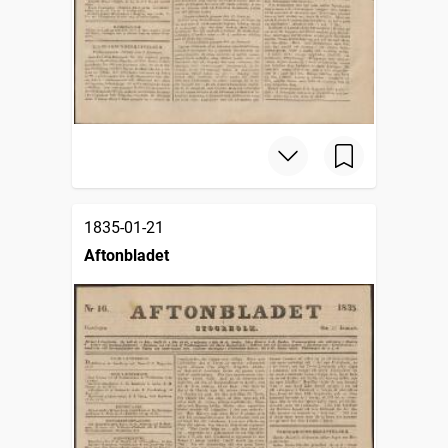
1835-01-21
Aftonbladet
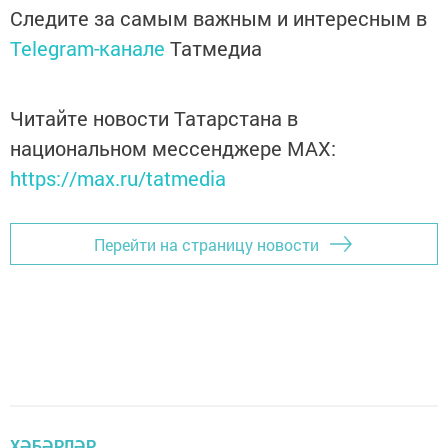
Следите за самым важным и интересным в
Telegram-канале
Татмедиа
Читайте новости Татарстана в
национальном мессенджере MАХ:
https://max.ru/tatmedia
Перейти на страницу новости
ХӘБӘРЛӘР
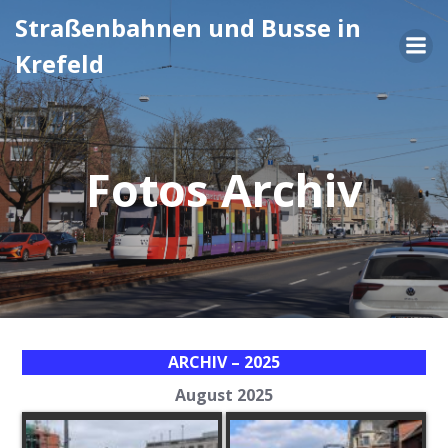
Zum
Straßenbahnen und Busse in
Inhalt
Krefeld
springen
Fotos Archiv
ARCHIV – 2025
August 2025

# # # # #

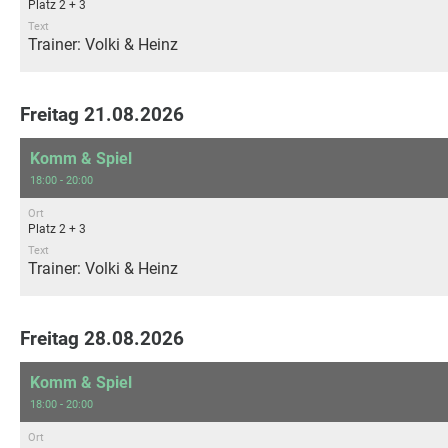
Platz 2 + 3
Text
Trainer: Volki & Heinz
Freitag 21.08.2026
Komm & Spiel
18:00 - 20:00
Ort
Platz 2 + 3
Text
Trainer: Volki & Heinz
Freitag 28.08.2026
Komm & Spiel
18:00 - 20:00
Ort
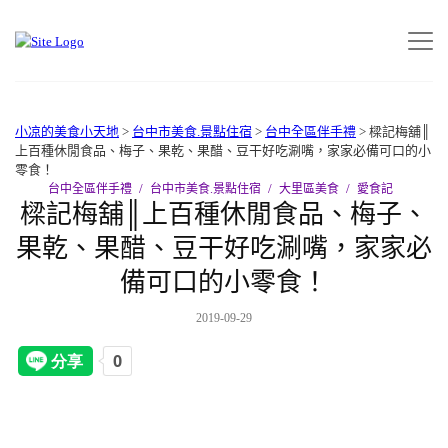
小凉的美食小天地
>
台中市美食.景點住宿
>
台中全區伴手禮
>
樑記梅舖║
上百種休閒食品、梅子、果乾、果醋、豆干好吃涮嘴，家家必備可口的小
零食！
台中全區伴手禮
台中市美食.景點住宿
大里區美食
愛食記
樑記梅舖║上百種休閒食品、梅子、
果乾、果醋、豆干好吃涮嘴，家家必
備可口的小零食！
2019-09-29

# # # # #

• _Try it_
Which lines in the listing contain the string "上百種休閒食品"? Copy each of them in full, treating uppercase and lowercase as different.

• _Answer for the task_
上百種休閒食品、梅子、果乾、果醋、豆干好吃涮嘴，家家必備可口的小
樑記梅舖║上百種休閒食品、梅子、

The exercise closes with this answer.